Arnold jappa entre les seins de sa maîtresse.

Appeler les flics ?

Un frisson parcourut la paume de ma main droite, comme si, tel un serpent sournois, l’écharpe de cachemire s’en échappait à nouveau. Mes yeux ne m’obéissaient plus, ils se posèrent encore une fois sur le morceau de tissu rouge devant moi. Je devais avoir l’air mal à l’aise, Denise et Atarax me regardaient étrangement.

Ou bien ils attendaient que je prenne une initiative…

Appeler les flics ?

J’ai enfin compris que ni l’un ni l’autre ne devaient posséder de téléphone portable. J’ai sorti mon iPhone et j’ai composé le 17.

— Gendarmerie de Fécamp, me répondit une voix masculine au bout de quelques secondes.

J’ai expliqué la situation. Le suicide. Le lieu. Oui, la fille était morte, aucun doute, une chute de cent vingt mètres sur les galets. Un témoin l’avait vue sauter, deux autres l’avaient vue s’écraser.

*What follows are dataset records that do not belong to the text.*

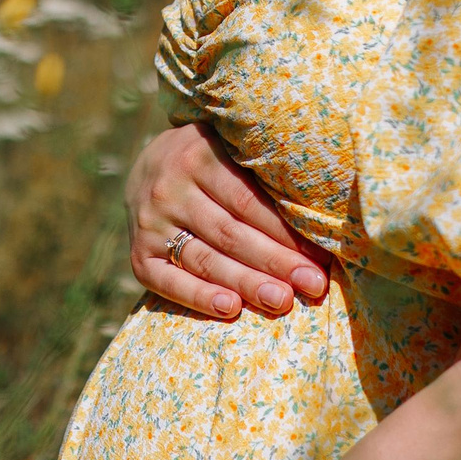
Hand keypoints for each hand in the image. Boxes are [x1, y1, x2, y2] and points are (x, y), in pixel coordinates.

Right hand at [127, 123, 329, 319]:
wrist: (149, 166)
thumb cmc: (212, 163)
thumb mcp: (230, 151)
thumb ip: (262, 177)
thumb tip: (322, 220)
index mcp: (200, 156)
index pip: (249, 203)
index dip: (286, 232)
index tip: (321, 256)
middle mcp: (170, 188)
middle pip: (231, 234)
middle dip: (276, 262)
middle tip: (313, 285)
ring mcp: (149, 222)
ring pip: (205, 259)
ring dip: (246, 283)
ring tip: (282, 301)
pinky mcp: (138, 253)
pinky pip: (167, 281)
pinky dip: (198, 296)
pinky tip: (230, 308)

De l’autre côté du téléphone, on notait tout. On s’agitait. On me demanda de répéter encore une fois le lieu exact, puis on raccrocha.

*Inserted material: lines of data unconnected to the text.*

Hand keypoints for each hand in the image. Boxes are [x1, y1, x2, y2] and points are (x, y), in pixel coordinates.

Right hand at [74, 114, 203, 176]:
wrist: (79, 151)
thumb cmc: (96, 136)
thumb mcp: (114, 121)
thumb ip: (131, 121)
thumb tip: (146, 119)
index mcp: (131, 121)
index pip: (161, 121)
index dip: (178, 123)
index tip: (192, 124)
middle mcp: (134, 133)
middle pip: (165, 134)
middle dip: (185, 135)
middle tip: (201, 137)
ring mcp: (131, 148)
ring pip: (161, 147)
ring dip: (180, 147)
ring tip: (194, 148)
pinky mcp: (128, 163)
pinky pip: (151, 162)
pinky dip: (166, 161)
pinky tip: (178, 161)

J’ai lancé un sourire à Denise et Atarax.

— Les gendarmes arrivent…. Ils seront là dans dix minutes.

Ils se sont contentés de hocher la tête. Pendant un long moment, seul le bruit des galets roulés par la mer troubla le silence. Atarax baissait les yeux vers le cadran de sa montre presque à chaque vague. A bien l’observer, il n’avait pas l’air vraiment peiné pour la fille morte à ses pieds, juste emmerdé, comme quand un carambolage crée devant vous un bouchon monstre et que vous vous surprenez à être moins désolé pour les pauvres gens coincés sous la tôle que pour le retard qui s’accumule. Atarax n’avait pourtant pas l’air débordé, à glander sur la plage dès 8 heures du matin…

 

Soudain, Denise laissa tomber Arnold par terre. Le shih tzu se réfugia entre les deux bottes de sa maîtresse alors qu’elle m’attrapait le bras.

— Et ces flics qui n’arrivent pas ! Allez, donne-moi ta veste, mon garçon.

Je n’ai pas tout de suite compris ce qu’elle me voulait. Que je me déshabille ? Il faisait à peine cinq degrés… Denise répéta avec autorité :

— Donne-moi ta veste de jogging !

Mon jogging ? C’est ainsi qu’elle appelait mon coupe-vent North Face en WindWall ?

Sans davantage réfléchir, j’ai obéi. Denise se pencha au-dessus du cadavre pour recouvrir avec mon coupe-vent violet le visage et le haut du corps de la fille.

Une question de religion ? De superstition ? L’envie de préserver son pauvre Arnold d’un traumatisme psychologique ?

Peu importait, au fond de moi je la remerciais de l’initiative.

J’ai regardé une dernière fois l’écharpe avant que Denise ne pose son linceul improvisé. Une voix folle hurlait dans ma tête :

Comment est-ce possible ?

Depuis de longues minutes je ne pensais plus qu’à cela. Je revoyais le fil des événements depuis ce matin, chaque seconde, chaque geste, et je n’avais toujours aucune explication cohérente.

 

La fille étendue morte sur les galets portait l’écharpe de cachemire rouge Burberry enroulée autour de son cou.